Considerations for successful strategic partnerships Have you ever noticed or read about companies such as Google, HP and Facebook and their ability to simply consumer smaller companies, seemingly for their technology or other resources? These acquisitions are often in the millions, if not billions of dollars. Oddly, in some cases, it doesn’t seem as though the parent company is much better off – which, unfortunately, is often the case. The truth is, just like starting a business, most of the time when two companies merge, under whatever circumstances, neither company is better off as a result. Inc. Magazine reports in an article that a third of Google’s acquisitions have failed. Forbes reports about the failure of HP’s recent acquisition of Autonomy; one would think that a company of this size, achieving its status through acquisitions, would have expertise with the process, as Cisco Systems has demonstrated. As a business leader, you probably realize that there are two ways to expand your capabilities in the marketplace – grow it at home or go fishing for it. While growing it at home will ensure that the product conforms to the way that your company operates, a company that is already delivering the solution may be appealing because they typically have expertise in delivery and a market that they are selling to. A strategic partnership – in its true sense – allows your company and your strategic partner to benefit from a shared vision to deliver a product (service) to the marketplace that combines both of your expertise. It would be like a private school working with an internet broadcasting company to offer online home school. Both companies would benefit s a result of the partnership. The challenge, it seems, finding the company to work with that will be a great partner for your company. It goes back to the saying, “just because it looks and quacks like a duck doesn’t mean it is a duck.” A company that appears, on the surface, to be a good strategic partner may not share your vision, which may result in a lopsided partnership that only benefits one company or the other. This can be the foundation for everything that goes wrong in the partnership. Like in Mergers and Acquisitions (M&A), there are a number of factors which you will want to take into consideration as you are building the relationship:
- Share the vision – both companies need to have a shared vision for what the goals and outcomes of the partnership should be. Here is the thing – that means that all cards must be on the table, and you must be honest with one another. If communications fail, the partnership will fail. If vision isn’t united, walk away.

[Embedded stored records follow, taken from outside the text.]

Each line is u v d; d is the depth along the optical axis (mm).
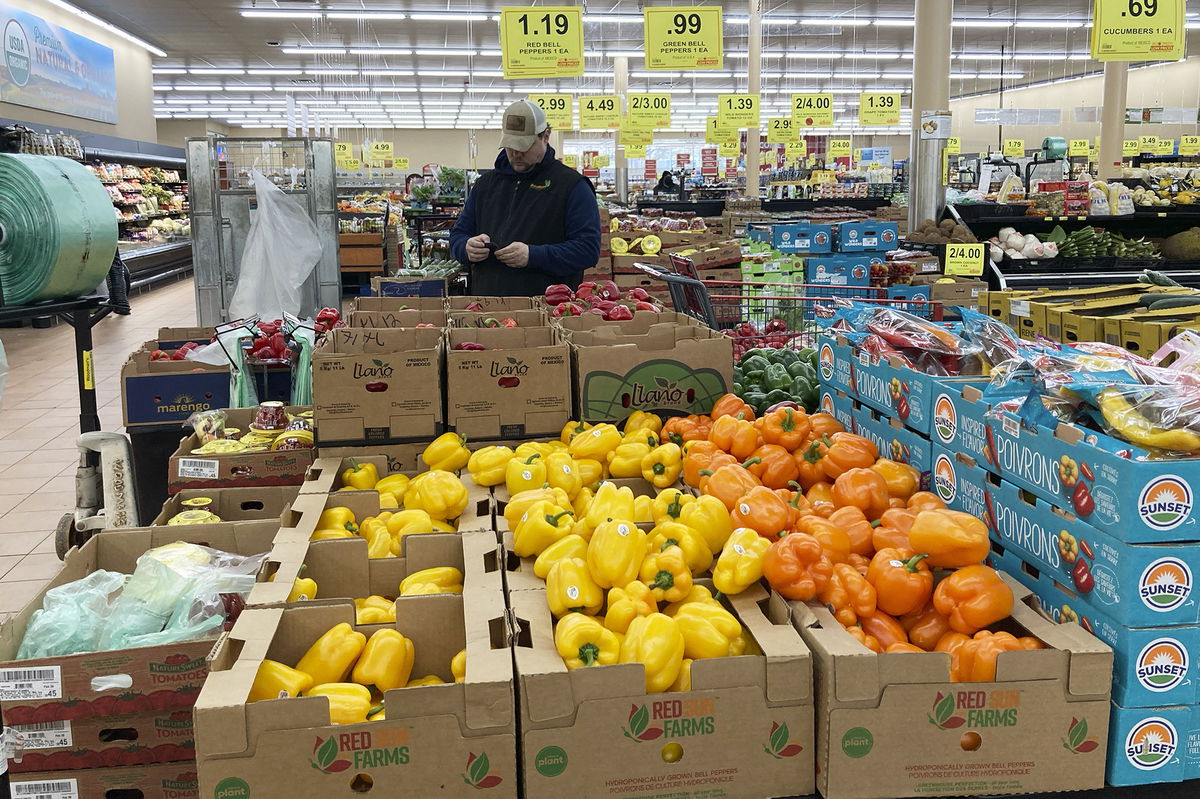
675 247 8867
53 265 3605
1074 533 1818
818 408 3705
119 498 3484
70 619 2131
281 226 7891
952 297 7320
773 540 2113
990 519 2129
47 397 8141
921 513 1998
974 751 1690
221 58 25016
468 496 2666
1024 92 33656
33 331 12008
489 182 5035
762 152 25359
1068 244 8703
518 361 3027
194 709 1568
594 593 1945
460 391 3006
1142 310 3982
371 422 2986
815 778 1728
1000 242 8766
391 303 4551
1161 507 1665
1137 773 1729
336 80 29391
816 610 1873
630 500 2211
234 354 4113
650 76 29000
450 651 2037
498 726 1638
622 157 22438
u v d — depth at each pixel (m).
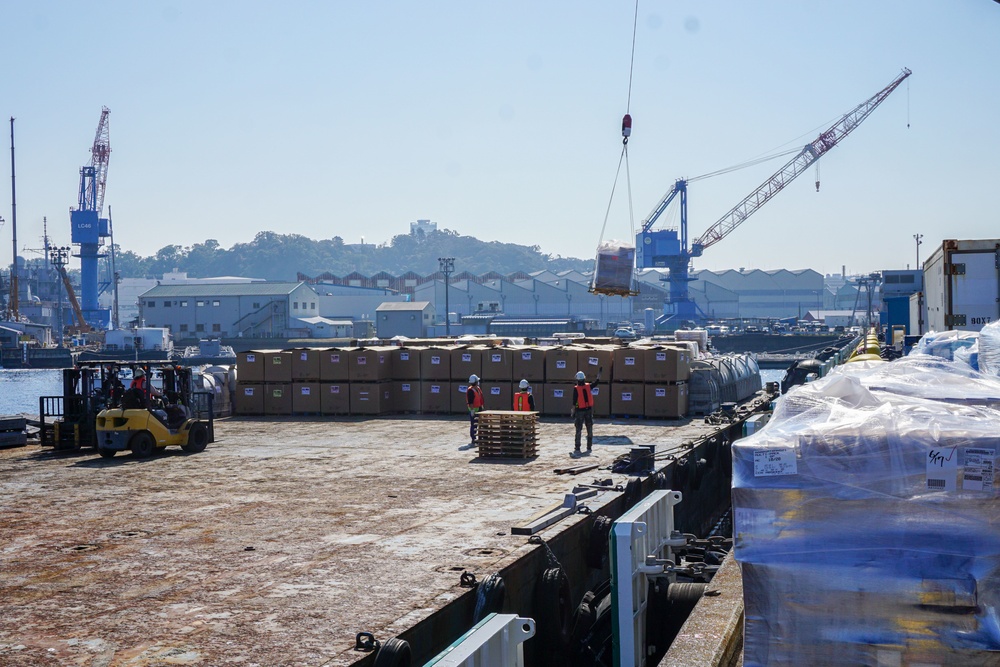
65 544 11.91
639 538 10.12
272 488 16.02
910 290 91.62
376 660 7.79
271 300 150.38
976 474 5.63
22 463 19.34
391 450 20.92
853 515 5.85
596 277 24.95
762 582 6.07
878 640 5.83
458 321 180.25
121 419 19.77
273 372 28.66
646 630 10.24
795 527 5.95
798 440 5.99
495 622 7.27
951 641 5.70
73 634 8.42
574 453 20.08
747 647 6.10
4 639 8.30
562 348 27.86
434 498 14.97
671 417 26.09
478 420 19.59
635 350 26.52
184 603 9.31
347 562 10.83
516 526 12.19
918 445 5.75
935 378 7.96
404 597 9.41
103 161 165.88
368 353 28.17
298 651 7.91
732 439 25.83
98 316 171.75
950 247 20.06
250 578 10.21
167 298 152.62
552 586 11.19
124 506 14.47
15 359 136.75
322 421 27.09
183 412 21.08
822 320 198.50
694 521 20.78
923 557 5.73
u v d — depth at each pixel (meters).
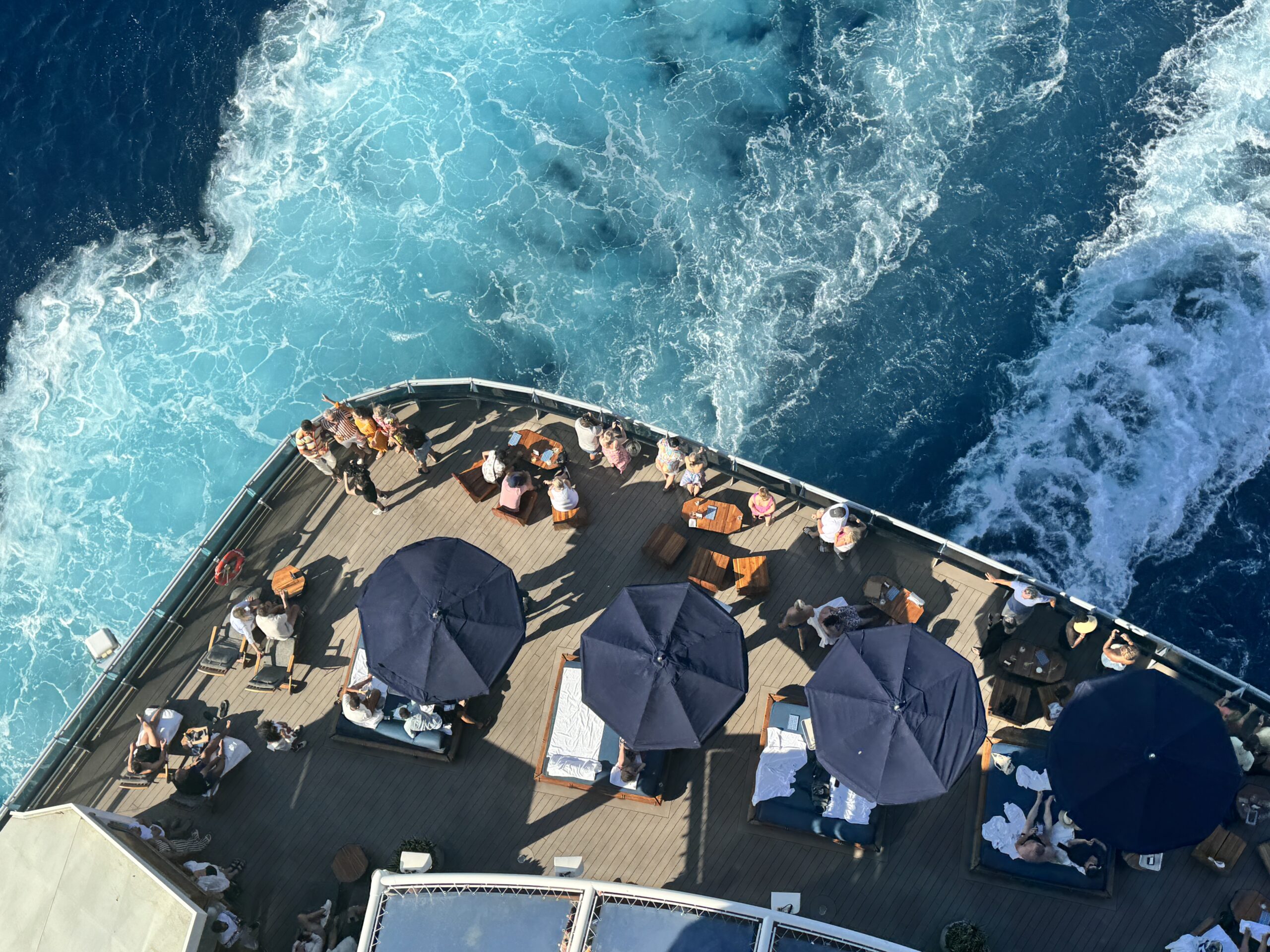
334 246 43.16
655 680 21.14
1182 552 34.25
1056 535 34.69
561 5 47.41
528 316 40.75
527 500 26.33
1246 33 43.00
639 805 23.22
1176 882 21.94
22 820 21.91
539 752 23.95
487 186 43.66
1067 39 43.72
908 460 36.31
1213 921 21.31
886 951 18.55
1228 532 34.47
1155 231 39.56
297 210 44.06
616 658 21.56
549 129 44.66
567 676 24.02
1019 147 41.81
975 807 22.70
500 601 22.73
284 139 45.62
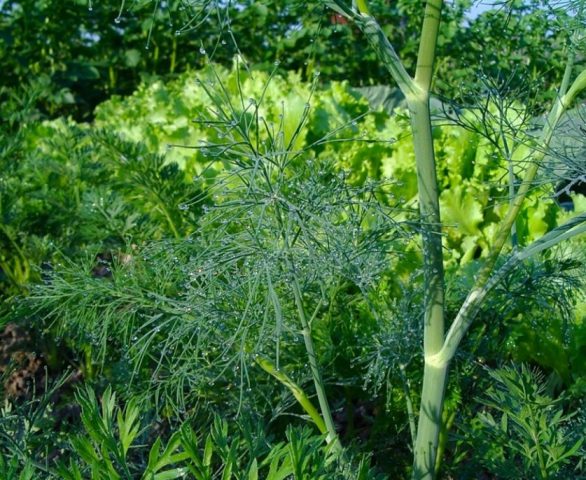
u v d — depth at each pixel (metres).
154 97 5.95
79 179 3.33
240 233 1.68
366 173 4.15
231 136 1.59
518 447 1.83
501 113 1.77
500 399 1.83
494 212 3.57
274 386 2.10
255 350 1.57
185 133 4.87
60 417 2.52
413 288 2.20
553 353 2.63
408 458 2.20
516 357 2.70
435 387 1.69
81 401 1.26
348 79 9.14
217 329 1.81
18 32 9.01
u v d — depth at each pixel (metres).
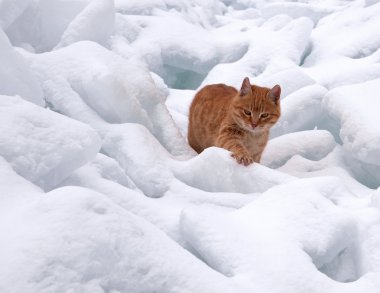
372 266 2.92
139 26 9.47
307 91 6.36
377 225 3.18
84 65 5.11
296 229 3.03
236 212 3.28
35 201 2.39
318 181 3.65
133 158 4.29
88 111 4.89
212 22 13.04
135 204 3.39
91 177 3.54
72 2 7.57
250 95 5.24
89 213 2.30
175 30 9.52
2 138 2.99
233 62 9.56
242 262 2.69
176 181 4.18
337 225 3.11
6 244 2.12
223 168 4.29
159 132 5.14
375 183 5.44
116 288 2.18
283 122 6.20
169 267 2.30
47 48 7.46
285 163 5.61
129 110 4.94
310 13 12.37
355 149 5.12
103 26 7.37
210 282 2.31
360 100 5.55
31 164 3.01
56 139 3.17
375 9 10.45
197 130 5.87
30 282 1.99
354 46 9.30
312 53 9.77
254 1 17.30
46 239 2.13
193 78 9.77
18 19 7.04
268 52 9.12
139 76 5.21
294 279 2.58
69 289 2.03
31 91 4.43
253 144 5.39
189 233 3.01
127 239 2.29
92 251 2.17
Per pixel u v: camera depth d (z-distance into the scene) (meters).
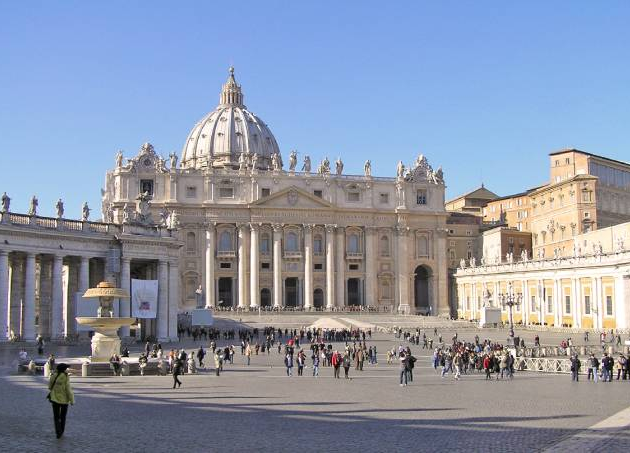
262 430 24.31
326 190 149.25
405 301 151.25
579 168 130.12
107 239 71.00
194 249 142.50
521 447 21.36
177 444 21.80
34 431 23.77
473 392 36.81
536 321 113.81
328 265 147.38
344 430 24.34
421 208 153.88
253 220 144.00
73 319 73.31
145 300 69.31
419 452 20.72
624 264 91.19
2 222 63.03
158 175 141.00
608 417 27.31
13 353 59.16
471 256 162.25
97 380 42.44
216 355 48.28
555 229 134.00
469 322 120.38
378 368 55.03
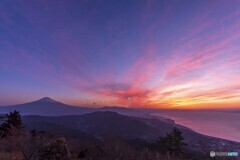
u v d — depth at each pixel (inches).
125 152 650.8
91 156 629.0
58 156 527.8
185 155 655.1
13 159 541.3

- Be realistic – there may be a great opportunity to work together, but as mentioned, there is a great chance that the relationship could fail. You need to determine how much you can afford to invest (read – are willing to lose) into the partnership. If you cannot commit enough for the partnership to work, walk away.
- Set your framework – Your framework, for all intents and purposes, your framework defines what you need to accomplish and under what parameters they can be accomplished. You are thinking strategically about your business; your new partnership needs to contribute to your company strategy. There will be all kinds of opportunities that will take your eye off the goal – which could potentially put you into a place where you are unfamiliar, which could ultimately lead to your failure.
- Be committed – Certainly – life and business continue, and you typically can’t get off the bus for a little while to work on the partnership. However, if you wish to accomplish something, you must move, intently, toward making it happen. At the same time, you need to get that from your partner. Keep in mind that different personalities have different “paces.” Answer for yourself “can I work with this person?”
- Exit strategy – know under what circumstances you will need to walk away. This might look like a revenue, profit, product delivery, market reach or any number of criteria. This goes back to understanding the risk. One activity that continues to make businesses impact personal lives is when business leaders don’t know when to retrench, take a step back, then move forward with a more strategic approach.
- Have an agreement – While the legal community would call it a CYA policy (Cover Your Assets) – which it may contain, having an understanding of roles and expectations written down provides accountability to each company to a) provide structure and b) to help to measure the success of the venture.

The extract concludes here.